Combustion engines such as diesel engines, gasoline engines, and gaseous fuel-powered engines are supplied with a mixture of air and fuel for combustion within the engine that generates a mechanical power output. In order to maximize the power output generated by this combustion process, the engine is often equipped with a divided exhaust manifold in fluid communication with a turbocharged air induction system.
The divided exhaust manifold increases engine power by helping to preserve exhaust pulse energy generated by the engine's combustion chambers. Preserving the exhaust pulse energy improves turbocharger operation, which results in a more efficient use of fuel. In addition, the turbocharged air induction system increases engine power by forcing more air into the combustion chambers than would otherwise be possible. This increased amount of air allows for enhanced fueling that further increases the power output generated by the engine.
In addition to the goal of maximizing engine power output and efficiency, it is desirable to simultaneously minimize exhaust emissions. That is, combustion engines exhaust a complex mixture of air pollutants as byproducts of the combustion process. And, due to increased attention on the environment, exhaust emission standards have become more stringent. The amount of pollutants emitted to the atmosphere from an engine can be regulated depending on the type of engine, size of engine, and/or class of engine.
One method that has been implemented by engine manufacturers to comply with the regulation of these exhaust emissions includes utilizing an exhaust gas recirculating (EGR) system. EGR systems operate by recirculating a portion of the exhaust produced by the engine back to the intake of the engine to mix with fresh combustion air. The resulting mixture has a lower combustion temperature and, subsequently, produces a reduced amount of regulated pollutants.
EGR systems require a certain level of backpressure in the exhaust system to push a desired amount of exhaust back to the intake of the engine. And, the backpressure needed for adequate operation of the EGR system varies with engine load. Although effective, utilizing exhaust backpressure to drive EGR can adversely affect engine operation, thereby reducing fuel economy. Thus, a system is required that reduces exhaust backpressure, while still providing the necessary EGR flow.

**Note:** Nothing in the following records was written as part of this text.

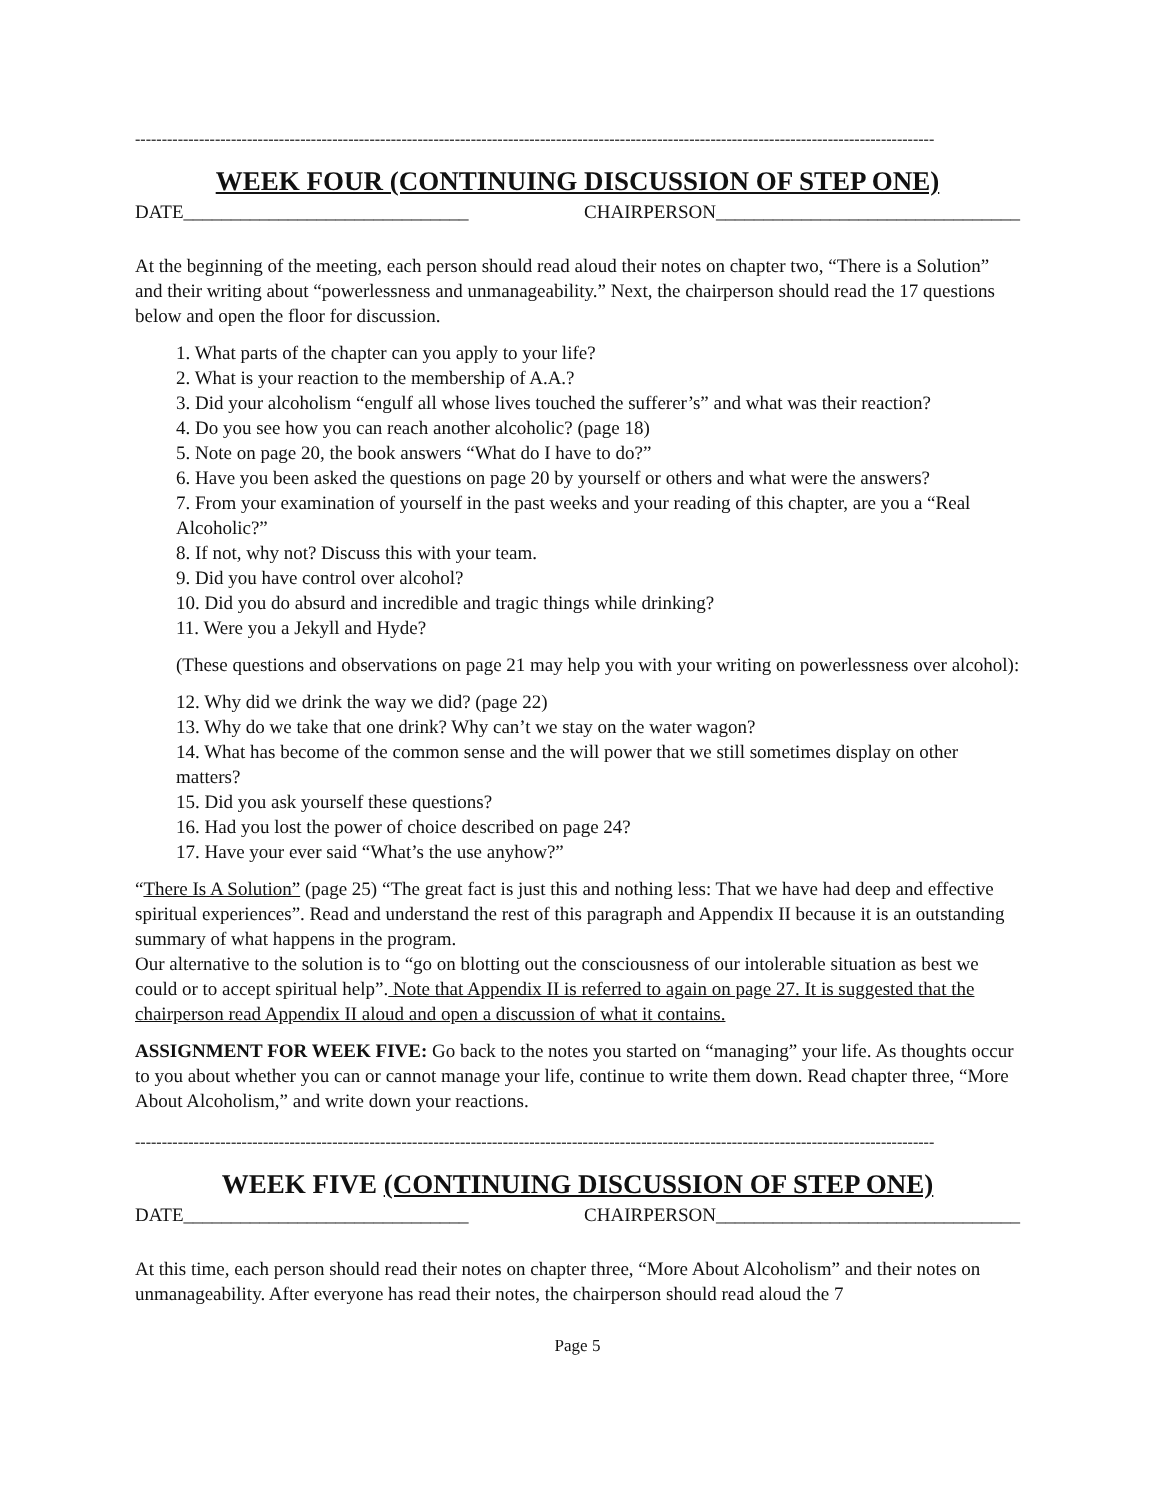------------------------------------------------------------------------------------------------------------------------------------------------------
WEEK FOUR (CONTINUING DISCUSSION OF STEP ONE)
DATE______________________________ CHAIRPERSON________________________________
At the beginning of the meeting, each person should read aloud their notes on chapter two, “There is a Solution” and their writing about “powerlessness and unmanageability.” Next, the chairperson should read the 17 questions below and open the floor for discussion.
1. What parts of the chapter can you apply to your life?
2. What is your reaction to the membership of A.A.?
3. Did your alcoholism “engulf all whose lives touched the sufferer’s” and what was their reaction?
4. Do you see how you can reach another alcoholic? (page 18)
5. Note on page 20, the book answers “What do I have to do?”
6. Have you been asked the questions on page 20 by yourself or others and what were the answers?
7. From your examination of yourself in the past weeks and your reading of this chapter, are you a “Real Alcoholic?”
8. If not, why not? Discuss this with your team.
9. Did you have control over alcohol?
10. Did you do absurd and incredible and tragic things while drinking?
11. Were you a Jekyll and Hyde?
(These questions and observations on page 21 may help you with your writing on powerlessness over alcohol):
12. Why did we drink the way we did? (page 22)
13. Why do we take that one drink? Why can’t we stay on the water wagon?
14. What has become of the common sense and the will power that we still sometimes display on other matters?
15. Did you ask yourself these questions?
16. Had you lost the power of choice described on page 24?
17. Have your ever said “What’s the use anyhow?”
“There Is A Solution” (page 25) “The great fact is just this and nothing less: That we have had deep and effective spiritual experiences”. Read and understand the rest of this paragraph and Appendix II because it is an outstanding summary of what happens in the program.
Our alternative to the solution is to “go on blotting out the consciousness of our intolerable situation as best we could or to accept spiritual help”. Note that Appendix II is referred to again on page 27. It is suggested that the chairperson read Appendix II aloud and open a discussion of what it contains.
ASSIGNMENT FOR WEEK FIVE: Go back to the notes you started on “managing” your life. As thoughts occur to you about whether you can or cannot manage your life, continue to write them down. Read chapter three, “More About Alcoholism,” and write down your reactions.
------------------------------------------------------------------------------------------------------------------------------------------------------
WEEK FIVE (CONTINUING DISCUSSION OF STEP ONE)
DATE______________________________ CHAIRPERSON________________________________
At this time, each person should read their notes on chapter three, “More About Alcoholism” and their notes on unmanageability. After everyone has read their notes, the chairperson should read aloud the 7
Page 5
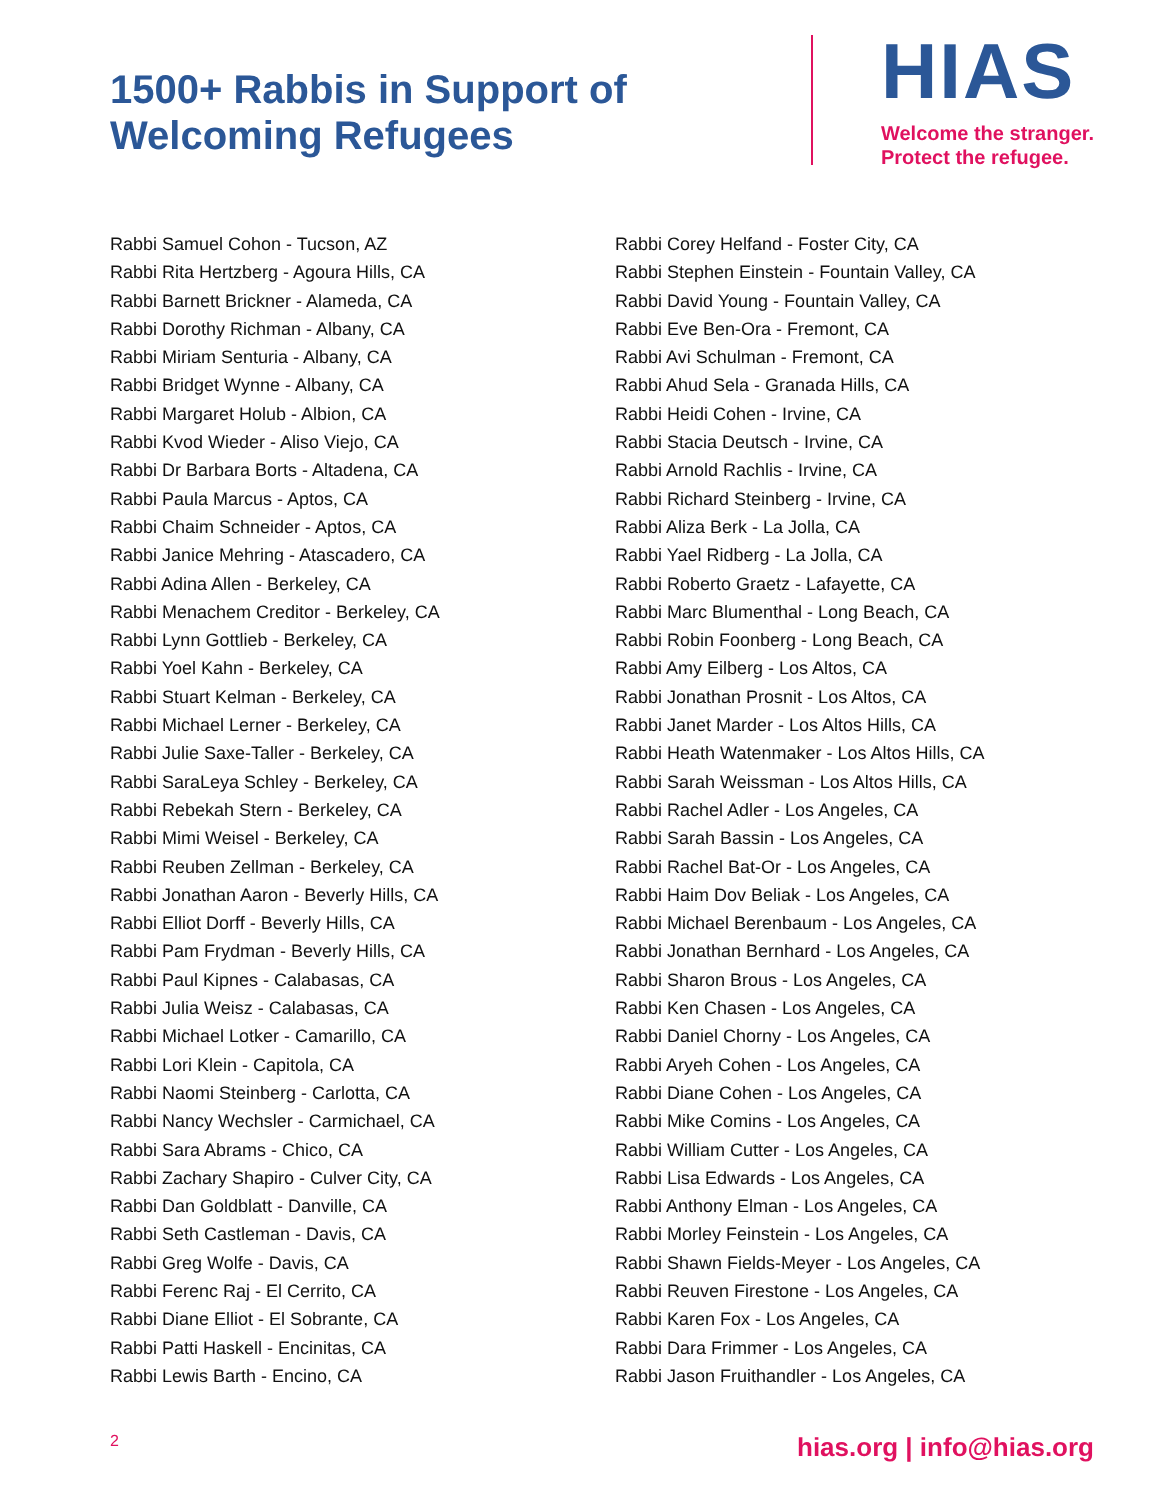1500+ Rabbis in Support of
Welcoming Refugees
HIAS
Welcome the stranger.
Protect the refugee.
Rabbi Samuel Cohon - Tucson, AZ
Rabbi Rita Hertzberg - Agoura Hills, CA
Rabbi Barnett Brickner - Alameda, CA
Rabbi Dorothy Richman - Albany, CA
Rabbi Miriam Senturia - Albany, CA
Rabbi Bridget Wynne - Albany, CA
Rabbi Margaret Holub - Albion, CA
Rabbi Kvod Wieder - Aliso Viejo, CA
Rabbi Dr Barbara Borts - Altadena, CA
Rabbi Paula Marcus - Aptos, CA
Rabbi Chaim Schneider - Aptos, CA
Rabbi Janice Mehring - Atascadero, CA
Rabbi Adina Allen - Berkeley, CA
Rabbi Menachem Creditor - Berkeley, CA
Rabbi Lynn Gottlieb - Berkeley, CA
Rabbi Yoel Kahn - Berkeley, CA
Rabbi Stuart Kelman - Berkeley, CA
Rabbi Michael Lerner - Berkeley, CA
Rabbi Julie Saxe-Taller - Berkeley, CA
Rabbi SaraLeya Schley - Berkeley, CA
Rabbi Rebekah Stern - Berkeley, CA
Rabbi Mimi Weisel - Berkeley, CA
Rabbi Reuben Zellman - Berkeley, CA
Rabbi Jonathan Aaron - Beverly Hills, CA
Rabbi Elliot Dorff - Beverly Hills, CA
Rabbi Pam Frydman - Beverly Hills, CA
Rabbi Paul Kipnes - Calabasas, CA
Rabbi Julia Weisz - Calabasas, CA
Rabbi Michael Lotker - Camarillo, CA
Rabbi Lori Klein - Capitola, CA
Rabbi Naomi Steinberg - Carlotta, CA
Rabbi Nancy Wechsler - Carmichael, CA
Rabbi Sara Abrams - Chico, CA
Rabbi Zachary Shapiro - Culver City, CA
Rabbi Dan Goldblatt - Danville, CA
Rabbi Seth Castleman - Davis, CA
Rabbi Greg Wolfe - Davis, CA
Rabbi Ferenc Raj - El Cerrito, CA
Rabbi Diane Elliot - El Sobrante, CA
Rabbi Patti Haskell - Encinitas, CA
Rabbi Lewis Barth - Encino, CA
Rabbi Corey Helfand - Foster City, CA
Rabbi Stephen Einstein - Fountain Valley, CA
Rabbi David Young - Fountain Valley, CA
Rabbi Eve Ben-Ora - Fremont, CA
Rabbi Avi Schulman - Fremont, CA
Rabbi Ahud Sela - Granada Hills, CA
Rabbi Heidi Cohen - Irvine, CA
Rabbi Stacia Deutsch - Irvine, CA
Rabbi Arnold Rachlis - Irvine, CA
Rabbi Richard Steinberg - Irvine, CA
Rabbi Aliza Berk - La Jolla, CA
Rabbi Yael Ridberg - La Jolla, CA
Rabbi Roberto Graetz - Lafayette, CA
Rabbi Marc Blumenthal - Long Beach, CA
Rabbi Robin Foonberg - Long Beach, CA
Rabbi Amy Eilberg - Los Altos, CA
Rabbi Jonathan Prosnit - Los Altos, CA
Rabbi Janet Marder - Los Altos Hills, CA
Rabbi Heath Watenmaker - Los Altos Hills, CA
Rabbi Sarah Weissman - Los Altos Hills, CA
Rabbi Rachel Adler - Los Angeles, CA
Rabbi Sarah Bassin - Los Angeles, CA
Rabbi Rachel Bat-Or - Los Angeles, CA
Rabbi Haim Dov Beliak - Los Angeles, CA
Rabbi Michael Berenbaum - Los Angeles, CA
Rabbi Jonathan Bernhard - Los Angeles, CA
Rabbi Sharon Brous - Los Angeles, CA
Rabbi Ken Chasen - Los Angeles, CA
Rabbi Daniel Chorny - Los Angeles, CA
Rabbi Aryeh Cohen - Los Angeles, CA
Rabbi Diane Cohen - Los Angeles, CA
Rabbi Mike Comins - Los Angeles, CA
Rabbi William Cutter - Los Angeles, CA
Rabbi Lisa Edwards - Los Angeles, CA
Rabbi Anthony Elman - Los Angeles, CA
Rabbi Morley Feinstein - Los Angeles, CA
Rabbi Shawn Fields-Meyer - Los Angeles, CA
Rabbi Reuven Firestone - Los Angeles, CA
Rabbi Karen Fox - Los Angeles, CA
Rabbi Dara Frimmer - Los Angeles, CA
Rabbi Jason Fruithandler - Los Angeles, CA
2 hias.org | info@hias.org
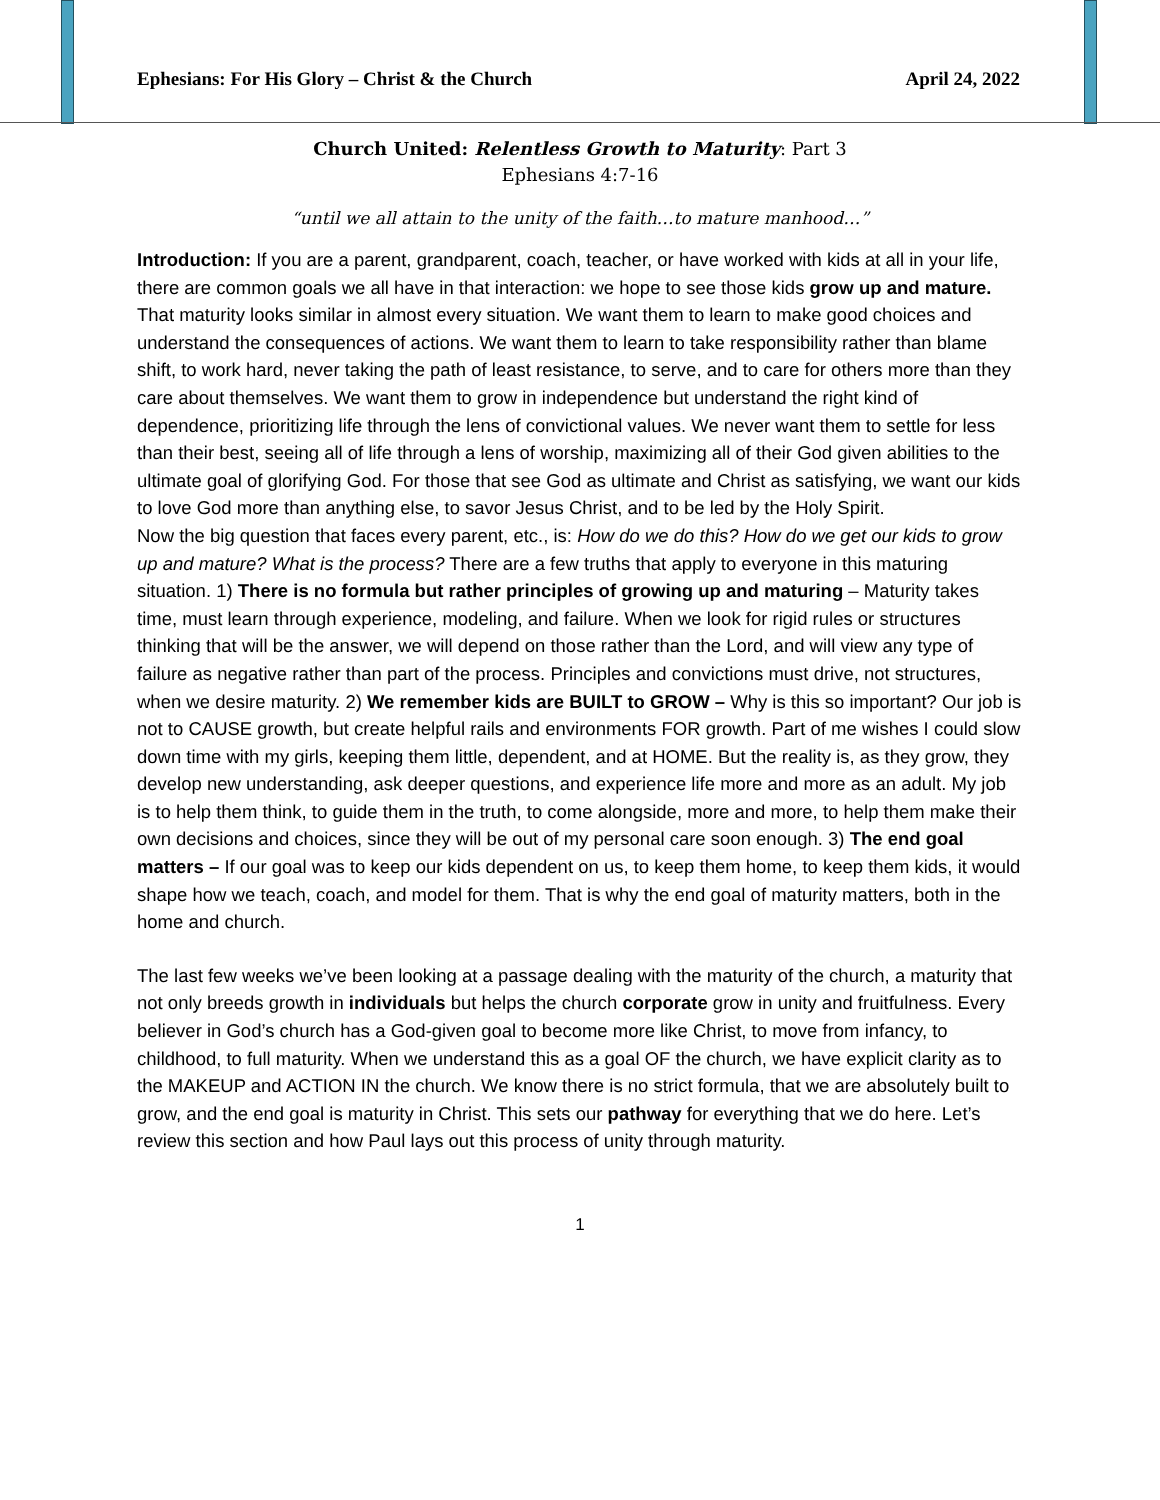Ephesians: For His Glory – Christ & the Church April 24, 2022
Church United: Relentless Growth to Maturity: Part 3
Ephesians 4:7-16
“until we all attain to the unity of the faith…to mature manhood…”
Introduction: If you are a parent, grandparent, coach, teacher, or have worked with kids at all in your life, there are common goals we all have in that interaction: we hope to see those kids grow up and mature. That maturity looks similar in almost every situation. We want them to learn to make good choices and understand the consequences of actions. We want them to learn to take responsibility rather than blame shift, to work hard, never taking the path of least resistance, to serve, and to care for others more than they care about themselves. We want them to grow in independence but understand the right kind of dependence, prioritizing life through the lens of convictional values. We never want them to settle for less than their best, seeing all of life through a lens of worship, maximizing all of their God given abilities to the ultimate goal of glorifying God. For those that see God as ultimate and Christ as satisfying, we want our kids to love God more than anything else, to savor Jesus Christ, and to be led by the Holy Spirit.
Now the big question that faces every parent, etc., is: How do we do this? How do we get our kids to grow up and mature? What is the process? There are a few truths that apply to everyone in this maturing situation. 1) There is no formula but rather principles of growing up and maturing – Maturity takes time, must learn through experience, modeling, and failure. When we look for rigid rules or structures thinking that will be the answer, we will depend on those rather than the Lord, and will view any type of failure as negative rather than part of the process. Principles and convictions must drive, not structures, when we desire maturity. 2) We remember kids are BUILT to GROW – Why is this so important? Our job is not to CAUSE growth, but create helpful rails and environments FOR growth. Part of me wishes I could slow down time with my girls, keeping them little, dependent, and at HOME. But the reality is, as they grow, they develop new understanding, ask deeper questions, and experience life more and more as an adult. My job is to help them think, to guide them in the truth, to come alongside, more and more, to help them make their own decisions and choices, since they will be out of my personal care soon enough. 3) The end goal matters – If our goal was to keep our kids dependent on us, to keep them home, to keep them kids, it would shape how we teach, coach, and model for them. That is why the end goal of maturity matters, both in the home and church.
The last few weeks we’ve been looking at a passage dealing with the maturity of the church, a maturity that not only breeds growth in individuals but helps the church corporate grow in unity and fruitfulness. Every believer in God’s church has a God-given goal to become more like Christ, to move from infancy, to childhood, to full maturity. When we understand this as a goal OF the church, we have explicit clarity as to the MAKEUP and ACTION IN the church. We know there is no strict formula, that we are absolutely built to grow, and the end goal is maturity in Christ. This sets our pathway for everything that we do here. Let’s review this section and how Paul lays out this process of unity through maturity.
1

U.S. Pat. No. 6,324,847 to Pierpont (“the '847 patent”) discloses a combustion engine utilizing an EGR system and a divided exhaust manifold together with a turbocharged air induction system. Specifically, the '847 patent describes an internal combustion engine suitable for a vehicle and having a plurality of combustion cylinders. A first exhaust manifold and a second exhaust manifold are separately coupled with the plurality of combustion cylinders. The EGR system is disposed in fluid flow communication between the first exhaust manifold and an intake manifold of the engine. A turbocharger associated with the engine has a compressor with an inlet receiving combustion gas and an outlet in fluid flow communication with the intake manifold, and a turbine drivingly coupled to the compressor and having a turbine casing and a turbine wheel. The turbine casing defines separate first and second inlet paths for exhaust gas flow from the first and second exhaust manifolds. The engine is also provided with a valve for controlling the flow of exhaust gases through the EGR system, and a cooler located downstream of the valve to cool the exhaust gases. Efficiency and performance are improved by preserving pulse energy in one exhaust manifold flow, and increasing back pressure in the manifold providing EGR flow.
Although the system in the '847 patent may adequately control exhaust gas recirculation in a turbocharged engine, it may be less than optimal. Specifically, because the '847 patent provides only single-stage turbocharging, it may be applicable to only low-boost applications.
The disclosed exhaust system is directed to overcoming one or more of the problems set forth above and/or other problems of the prior art.